Fig.2 Functional information in the primary structures for a group of 35 proteins studied in the paper: [K. Durston et al, Measuring the functional sequence complexity of proteins]. FSC: functional sequence complexity, functional complexity of linear amino acid sequences (aa); fit — functional bit, functional bit. I have marked the boundary of the evolutionary capability to create functions, the so-called "edge of evolution", with red lines (≤ 140 functional bits, or up to 33-AA long functional strings)
No single classifier in practice is 100% accurate or optimally sensitive. Practical methods of solving detection problems invariably involve errors.
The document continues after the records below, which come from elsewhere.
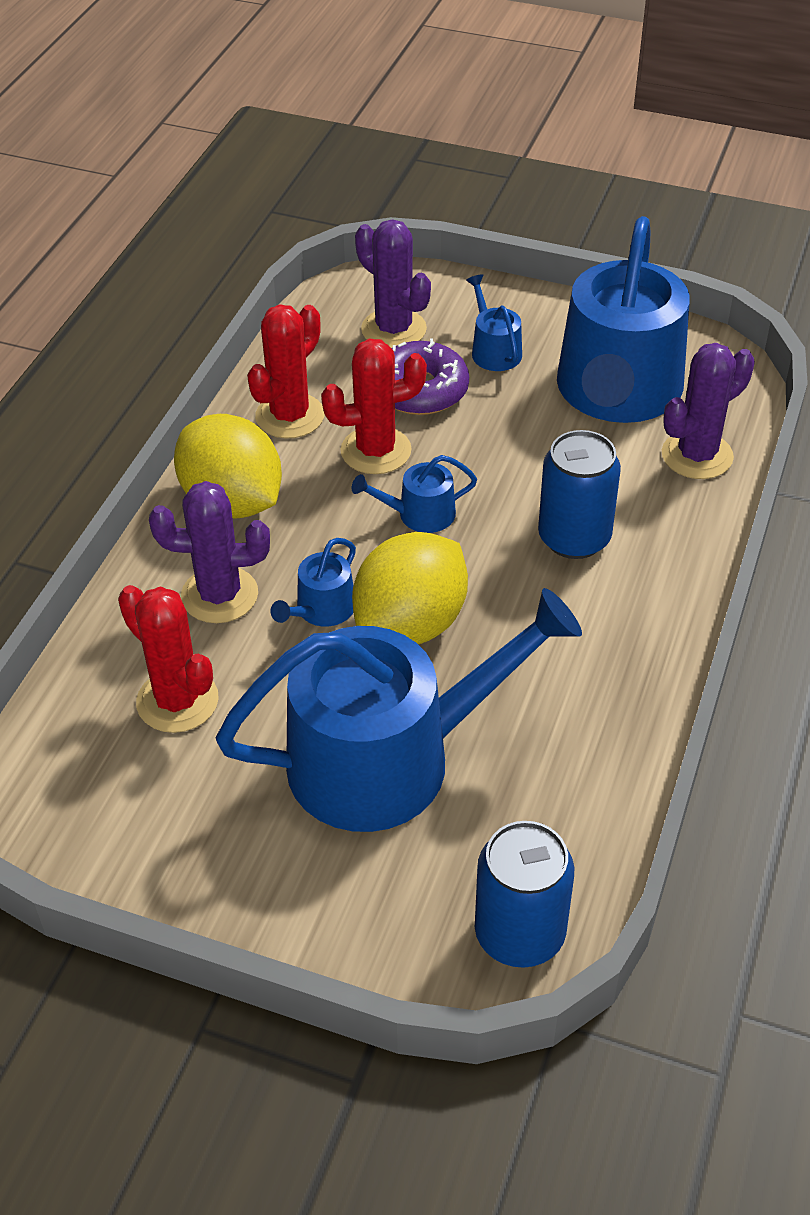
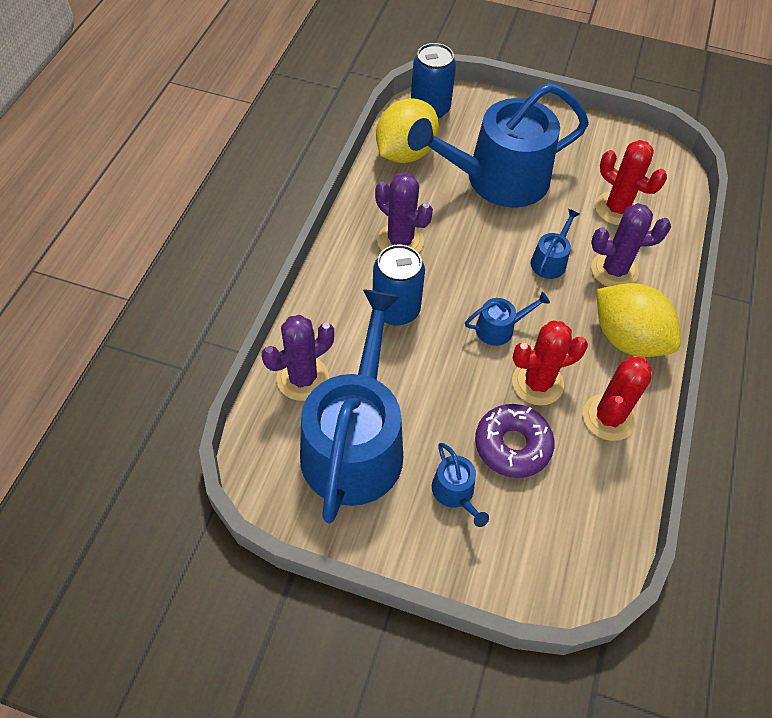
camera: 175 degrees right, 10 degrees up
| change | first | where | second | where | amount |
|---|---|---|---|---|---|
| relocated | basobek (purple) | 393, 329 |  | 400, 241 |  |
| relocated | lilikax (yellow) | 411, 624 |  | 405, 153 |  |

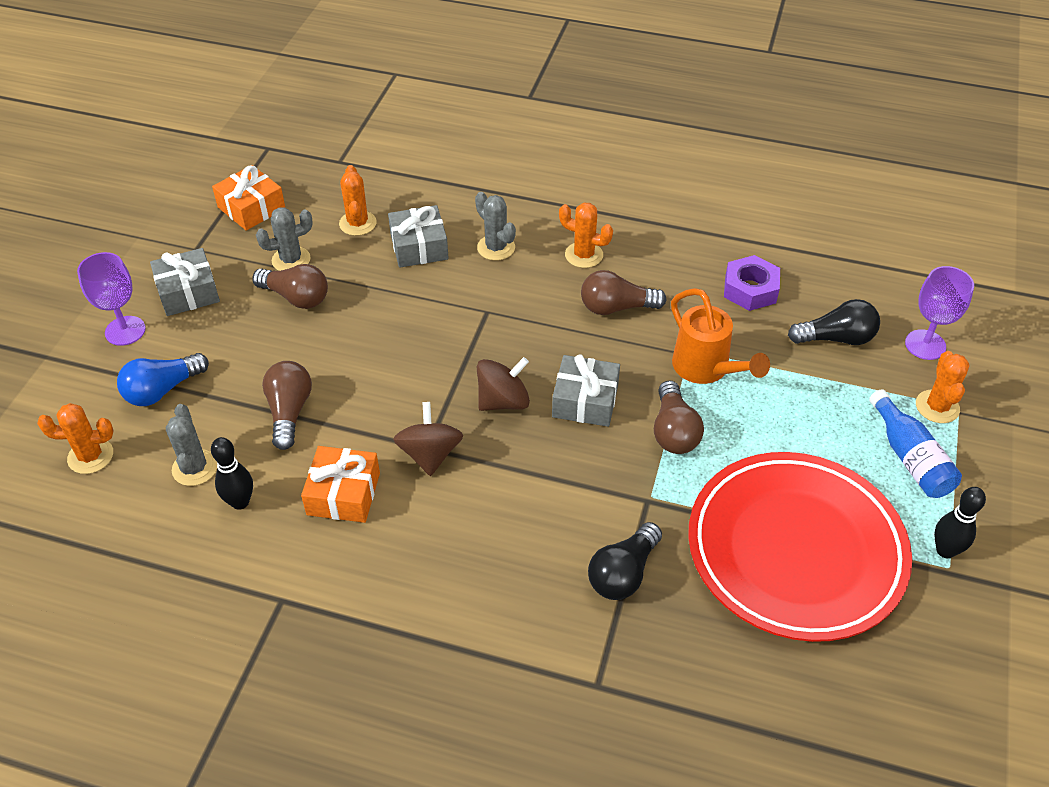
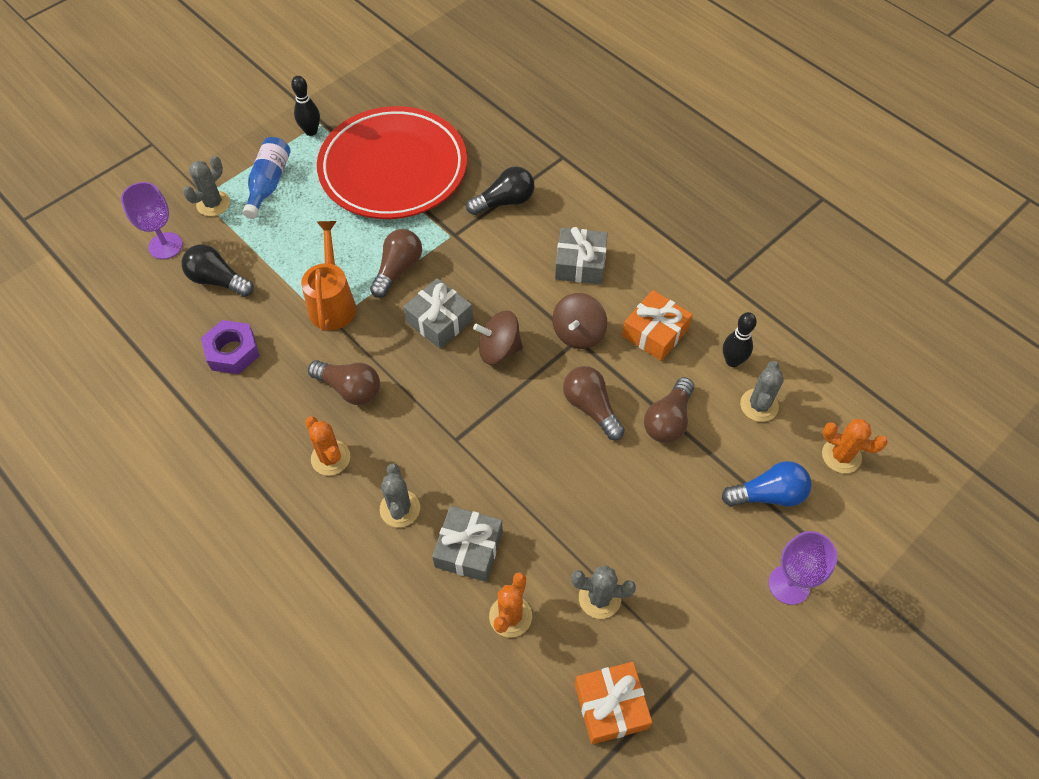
camera: 150 degrees left, 10 degrees up
| change | first | where | second | where | amount |
|---|---|---|---|---|---|
| colour | basobek (orange) | 937, 407 | basobek (grey) | 213, 204 |  |
| relocated | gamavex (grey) | 188, 292 |  | 580, 264 |  |
| relocated | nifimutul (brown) | 296, 297 |  | 591, 407 |  |

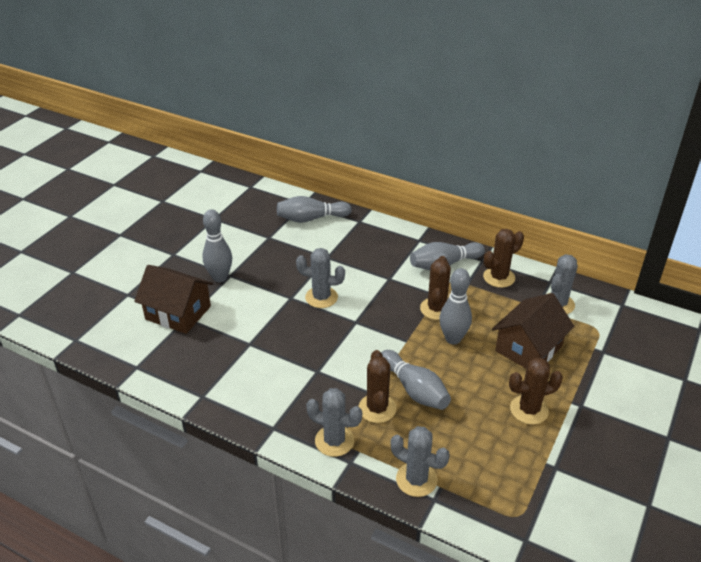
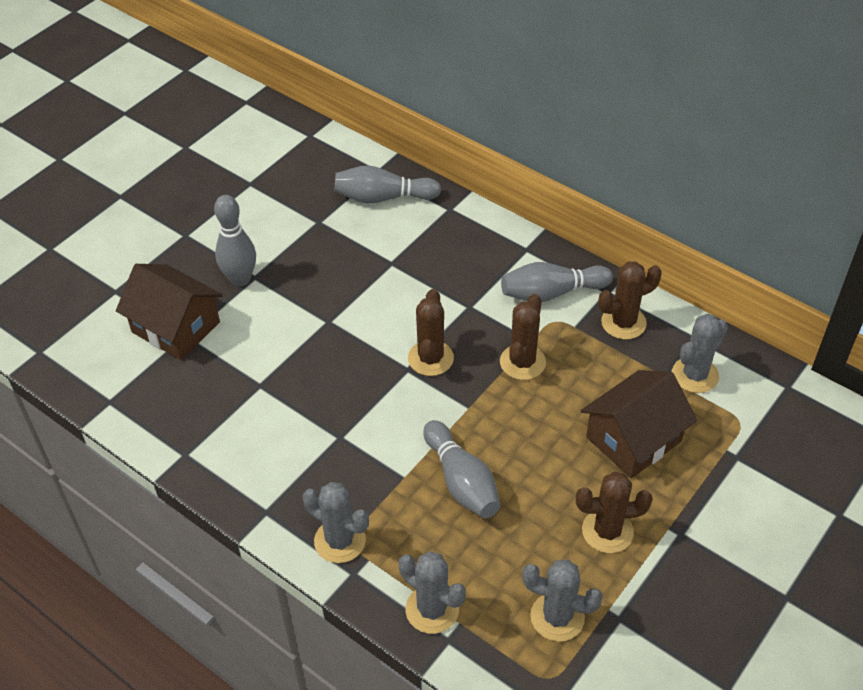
camera: 10 degrees right, 10 degrees up
| change | first | where | second | where | amount |
|---|---|---|---|---|---|
| relocated | basobek (brown) | 377, 408 |  | 430, 358 |  |
| relocated | basobek (grey) | 321, 297 |  | 557, 617 |  |
| missing | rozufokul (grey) | 453, 339 |  |  |  |

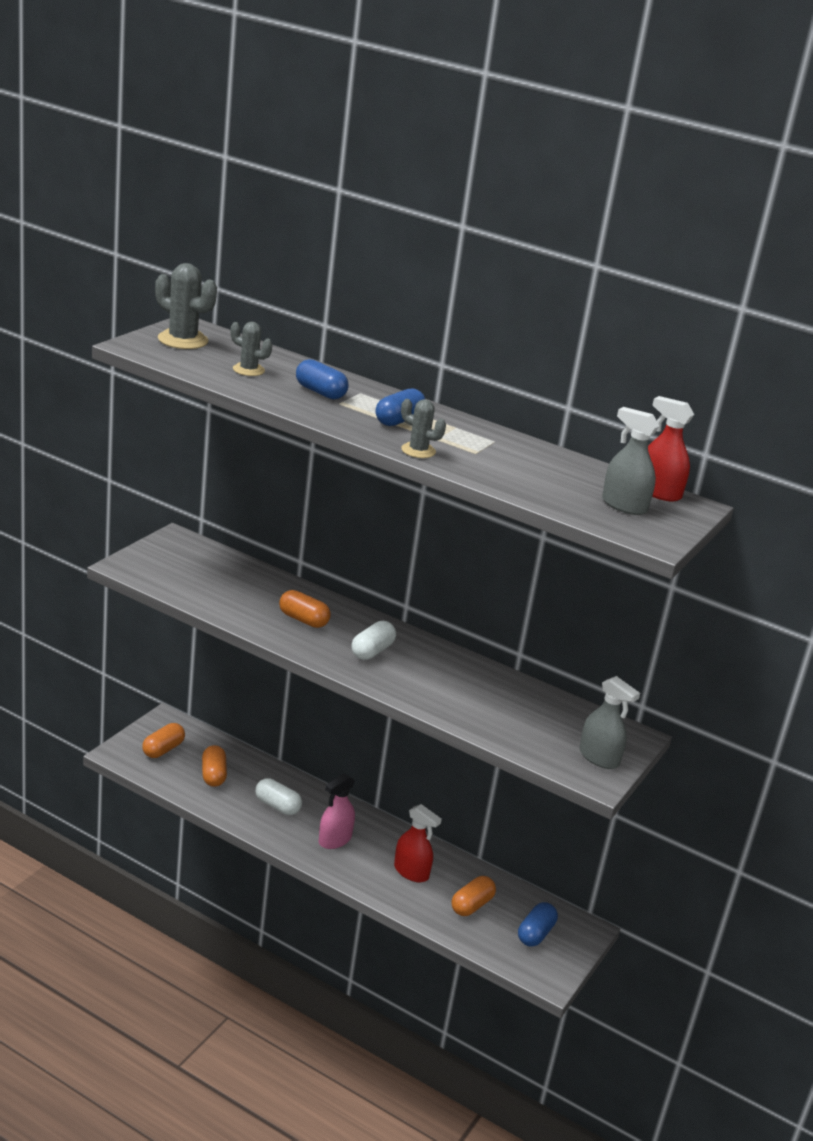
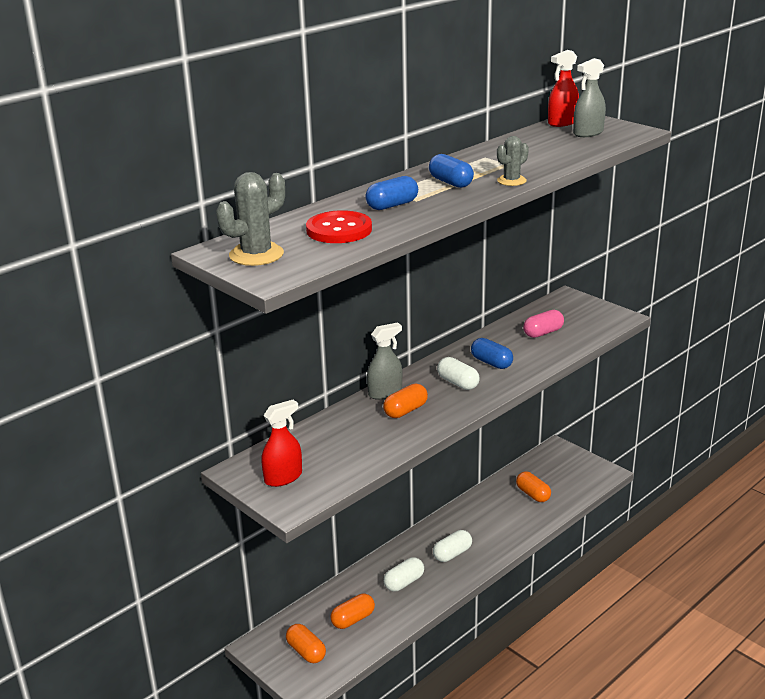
camera: 70 degrees left, 0 degrees up
| change | first | where | second | where | amount |
|---|---|---|---|---|---|
| relocated | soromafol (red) | 411, 872 |  | 283, 477 |  |
| exchanged | basobek (grey) | 248, 370 | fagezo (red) | 339, 230 |  |
| spun | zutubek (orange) | 213, 775 |  | 353, 619 | 45 degrees counterclockwise |
| relocated | soromafol (grey) | 599, 757 |  | 385, 392 |  |
| exchanged | soromafol (pink) | 335, 840 | zutubek (white) | 452, 554 |  |
| relocated | zutubek (blue) | 535, 934 |  | 491, 363 |  |
| appeared |  |  | zutubek (pink) | 543, 333 |  |

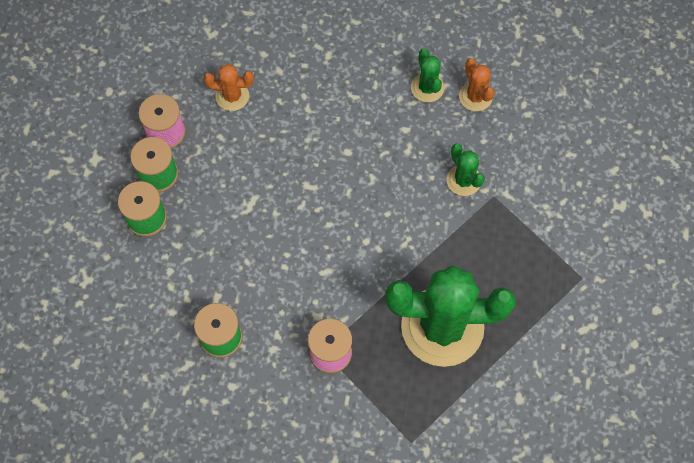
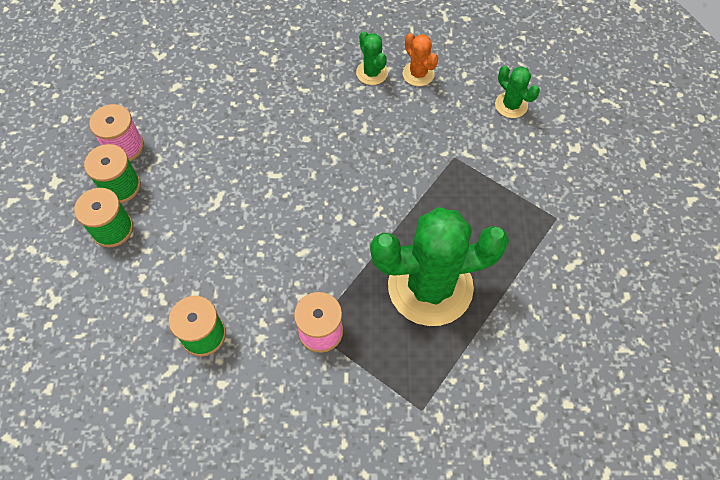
camera: 10 degrees left, 5 degrees down
| change | first | where | second | where | amount |
|---|---|---|---|---|---|
| relocated | basobek (green) | 463, 180 |  | 511, 105 |  |
| missing | basobek (orange) | 232, 96 |  |  |  |

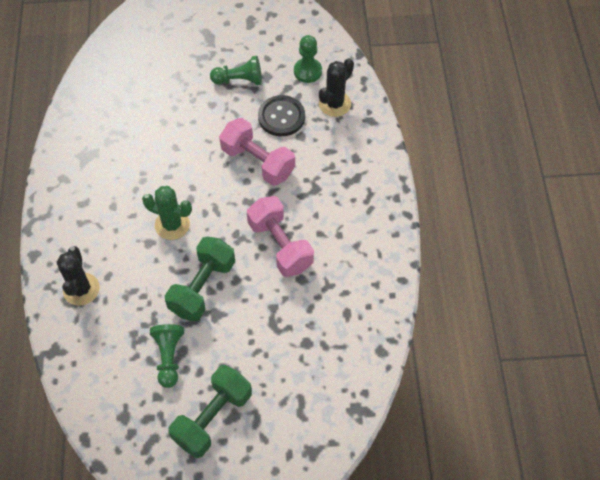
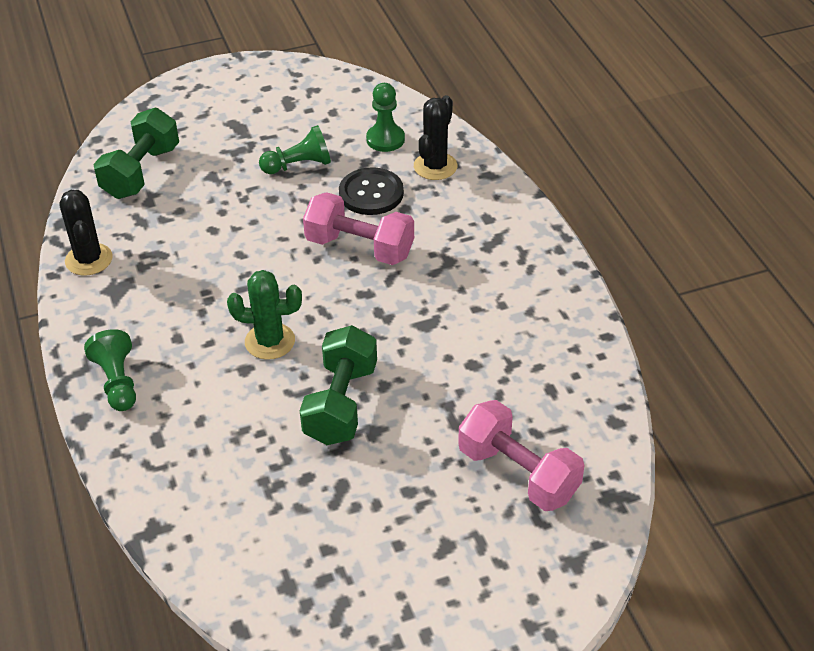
camera: 15 degrees left, 15 degrees down
| change | first | where | second | where | amount |
|---|---|---|---|---|---|
| relocated | basobek (black) | 81, 289 |  | 89, 260 |  |
| relocated | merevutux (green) | 169, 357 |  | 117, 382 |  |
| relocated | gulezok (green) | 212, 417 |  | 141, 172 |  |
| relocated | gulezok (pink) | 280, 245 |  | 518, 473 |  |

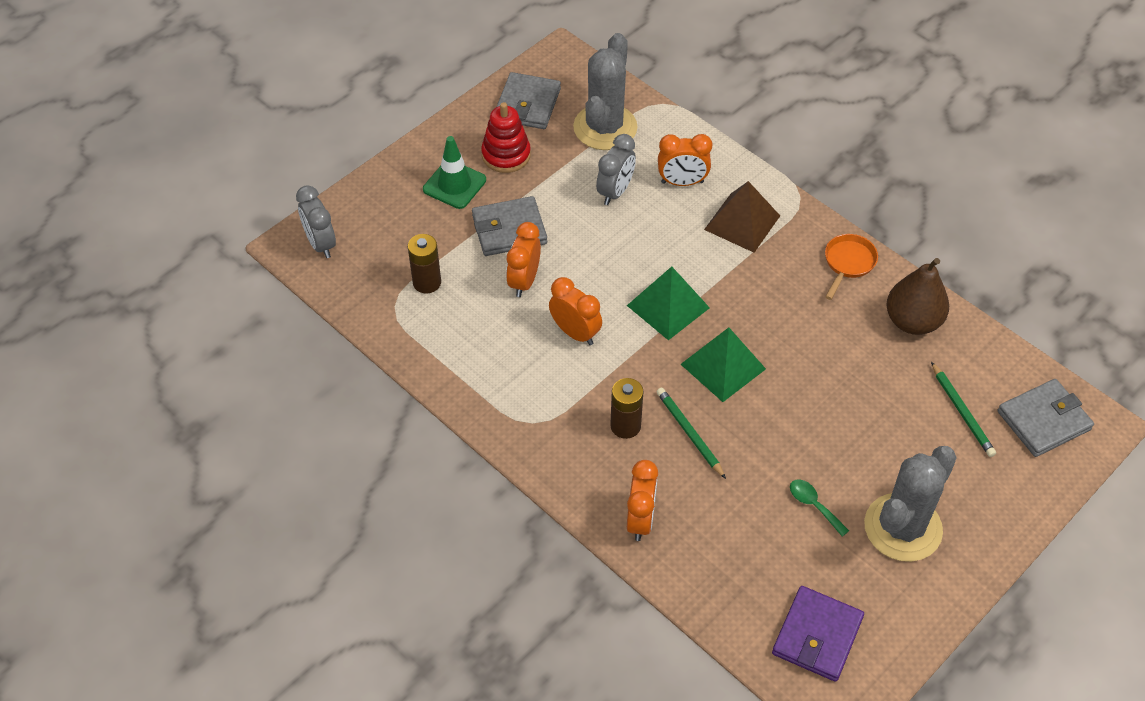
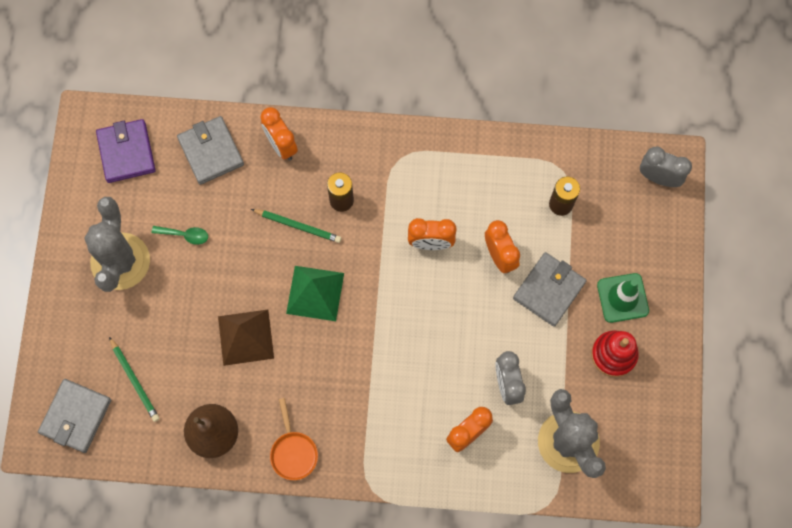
camera: 140 degrees right, 20 degrees up
| change | first | where | second | where | amount |
|---|---|---|---|---|---|
| spun | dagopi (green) | 962, 412 |  | 134, 380 | 150 degrees counterclockwise |
| relocated | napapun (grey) | 527, 104 |  | 211, 151 |  |
| relocated | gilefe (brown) | 742, 222 |  | 245, 337 |  |
| missing | gilefe (green) | 668, 306 |  |  |  |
Design detection is no exception:
- False positive, Type I error: something that is not a design is classified as a design;
- False negative, Type II error: a design is not detected.
But even worse, the problem of improving accuracy is a problem of finding an acceptable compromise:
- Often as we try to reduce the number of false negatives, the number of false positive increases, and vice versa.
- According to Google Gemini, in popular protein databases such as CATH, ~99% of the functions are provided by domains of 40 AA or longer.
- There are estimates of the sparsity of function in the space of linear protein structures. For example, [D. Axe "Estimating the prevalence of protein sequences adopting functional enzyme folds"] estimates that only 1 in every 1077 is functional on average.
As stated earlier, if we want to improve design detection accuracy, we have to employ a more sensitive and more involved metric. An example is presented in [W. Ewert, W. Dembski, R. Marks: Algorithmic Specified Complexity in the Game of Life].
In conclusion, it must be noted that design detection is not based on gaps in our knowledge, which we are allegedly trying to close by introducing a divine agent. On the contrary, our inference to design from an observed combination of high complexity and high specificity (namely, function) is based on what we do know. The validity of inference to design from high functional complexity is continually reinforced by empirical evidence, particularly in information technology: any sufficiently complex function designed by humans is generated top down via intelligent agency, whereas, at this moment, there are no observations of complex function arising non-intelligently, without guidance purely as a byproduct of chance and necessity. All this means that we can reliably infer design from observations of statistically significant levels of complex function.